Need a Lift?

In small-town Maine nothing is ever forgotten.


To combat the stir-crazies of moving back in with my parents in small-town Maine for a month, I walk all five miles to Miller's general store, a log cabin on the main road, and back. Problem is, every third car stops to ask me if I need a ride. I figured that after four years of living away, I wouldn't know so many people on the road. Turns out it doesn't matter: people stop to offer the twenty-something girl with boots and a baseball cap a lift regardless of whether or not their kids went to elementary school with her. And then my mother wonders why I [for the rest of this story, see the December 2007 issue of Down East]think hitchhiking is probably okay.

Yes - small-town living has not changed, however much I have complained that we suddenly have neighbors and may even qualify as suburban in another eight years. I go to the store with my mother and it takes us two hours to buy groceries for three people; the supermarket, after all, is a social event as much as an errand. I walk in with a list and leave with milk, eggs, vegetables - and a small stack of library books, which Eva Campbell happened to have in her tote bag with her and which I will be returning for her when I go into Bangor tomorrow. I run into my ex-boyfriend's father in the produce section and catch up on two years' worth of news. As we're finally loading things into the car, my mother stops to speak to someone I don't recognize. "Who was that?" I ask her as we pull out of the parking lot.

"The UPS man," she tells me.

I relish the security that no matter when I go to the truck stop, there will be someone with whom to share a cup of coffee. There are times, though, when I would prefer a little more anonymity. At the post office, I have a one-in-five shot at getting helped by someone who doesn't know me personally. I lose.

"So you're still going to school in New York?"

"Yep. One more semester. How's Justin doing these days?"

"Oh, he's fine, fine . . . I'll tell him you're in town! He'll be thrilled!"

"Uh-huh. Yep." The last time I saw Justin, I was throwing pinecones at him from a tree while he and Robbie McDougal opened fire on me with a state-of-the-art Super Soaker. I won't mention how old I was. I think we stopped talking around the same time his mother started making pointed comments to him, usually in public, about "what a nice girl" I was.


"You should give him a call sometime!" She beamed at me. "So how can I help you today?"

"Uh, I'd like to get a money order. For, um, two hundred and fifty dollars."

"Oh! All right, now, that'll have to be with check or debit."

"Debit's fine. I'd like to mail that priority, if possible . . . "

"The address?"

"That would be, Stanfordville Town Court, department of motor vehicles and traffic violations, New York . . . "

Mrs. Justin's mother looks over her glasses at me for a heartbeat. "Zip code?" she asks me, suddenly businesslike.

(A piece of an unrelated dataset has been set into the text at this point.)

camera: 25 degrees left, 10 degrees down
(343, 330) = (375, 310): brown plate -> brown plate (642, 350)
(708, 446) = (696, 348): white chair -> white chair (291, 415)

At home, my father is in the kitchen showing off the latest strings of shotgun shell Christmas lights he's been making. "I met a guy at the diner last night," I tell him. He squints at me over the pair of pliers he's using to readjust a wire.

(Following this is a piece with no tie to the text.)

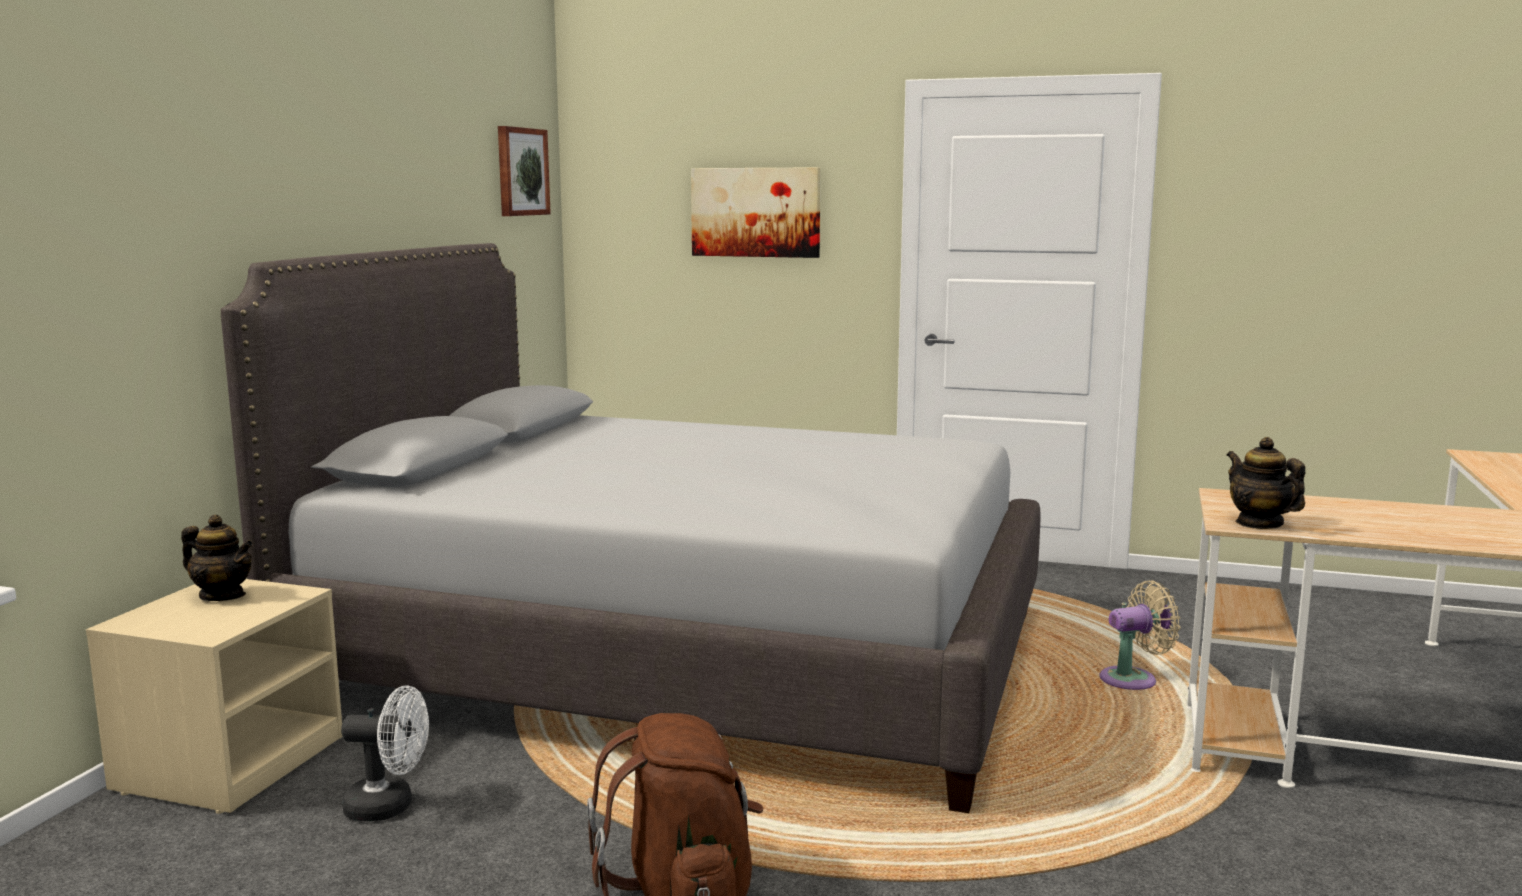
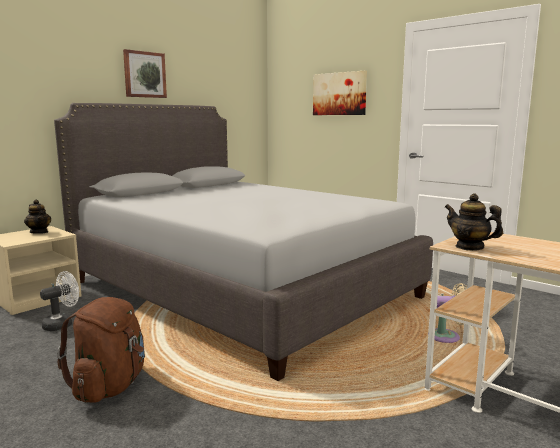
camera: 25 degrees right, 0 degrees up
(390, 806) = (62, 324): white fan -> white fan turned 75 degrees counterclockwise
(521, 172) = (241, 78): picture -> picture (144, 74)
(1259, 523) = (469, 247): teapot -> teapot turned 45 degrees counterclockwise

"What's his last name?" he asks.

"It had better not be Hamilton," yells my mother from the other room. This specification, though indisputably worthy, probably eliminates one in every twelve guys I might meet in this town.

I have a sixty-page thesis to be writing during these four weeks, so I can neither really go anywhere nor bring myself to concentrate on the project. I've gotten out another four pages without breaking my rule of coffee to page ratio - one-to-one - when the power goes out again. I curse.

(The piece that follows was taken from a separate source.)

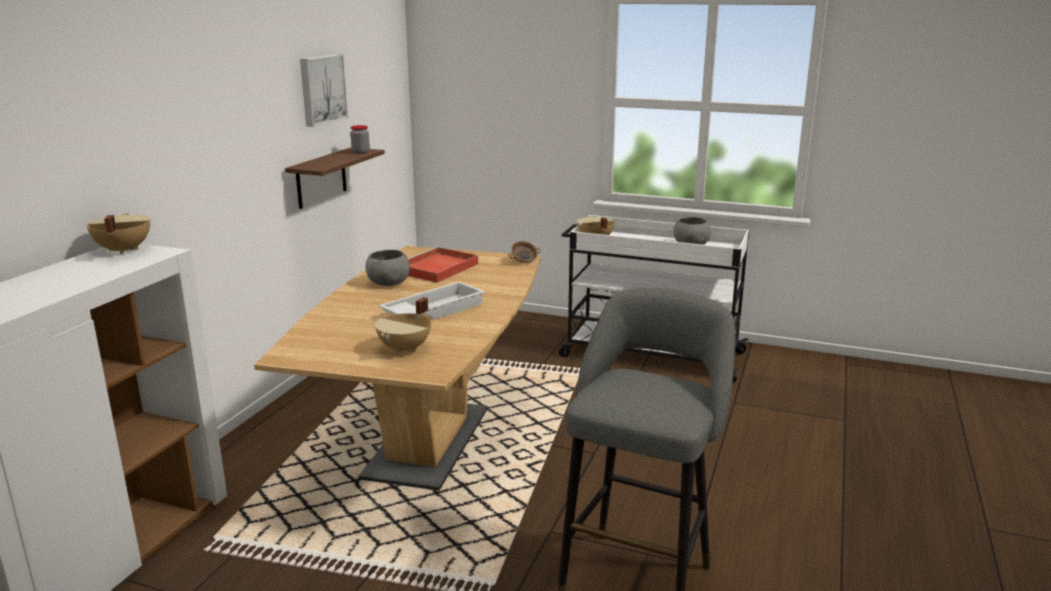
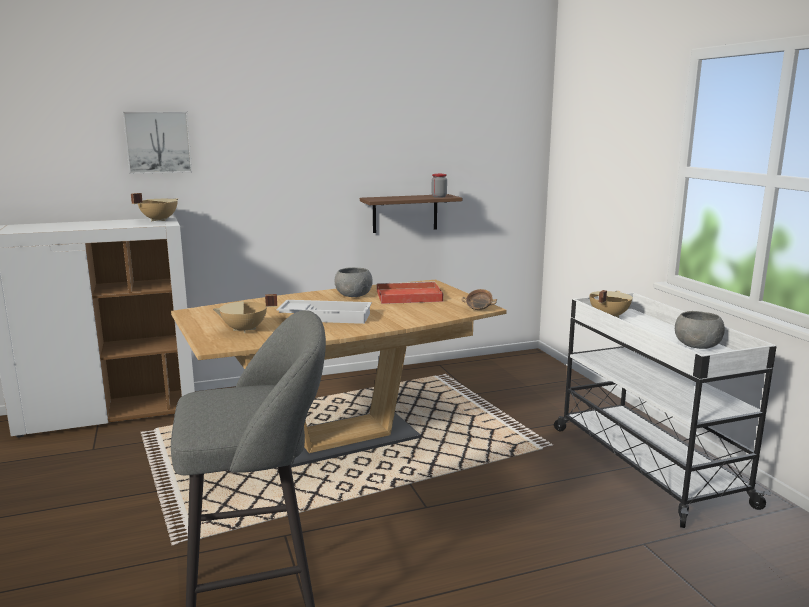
camera: 50 degrees right, 5 degrees down
(321, 89) = (416, 141): picture -> picture (158, 142)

At three-thirty in the afternoon, it is already starting to get dark; I light candles around my laptop and type as the battery dies. Within three hours we find out the cause of the outage, though it's another six hours before the lights come back on. I am reminded of the time seven years ago when I drove my car into a telephone pole in a snowstorm and was found only because I had knocked out the electricity with my impact. A neighbor, stopping by our house to finish making their dinner on our woodstove, hasn't forgotten this either, and mocks suspicion that I might be responsible for this outage as well.

Nothing in a small town is forgotten.

My laptop turns back on with the power, but I've lost my concentration and am restless again. I grab my coat and a flashlight. "You going out to walk again?" my mother calls after me. "It's getting awfully late."

"I'll be fine," I tell her. Besides, if I get tired - someone will give me a ride.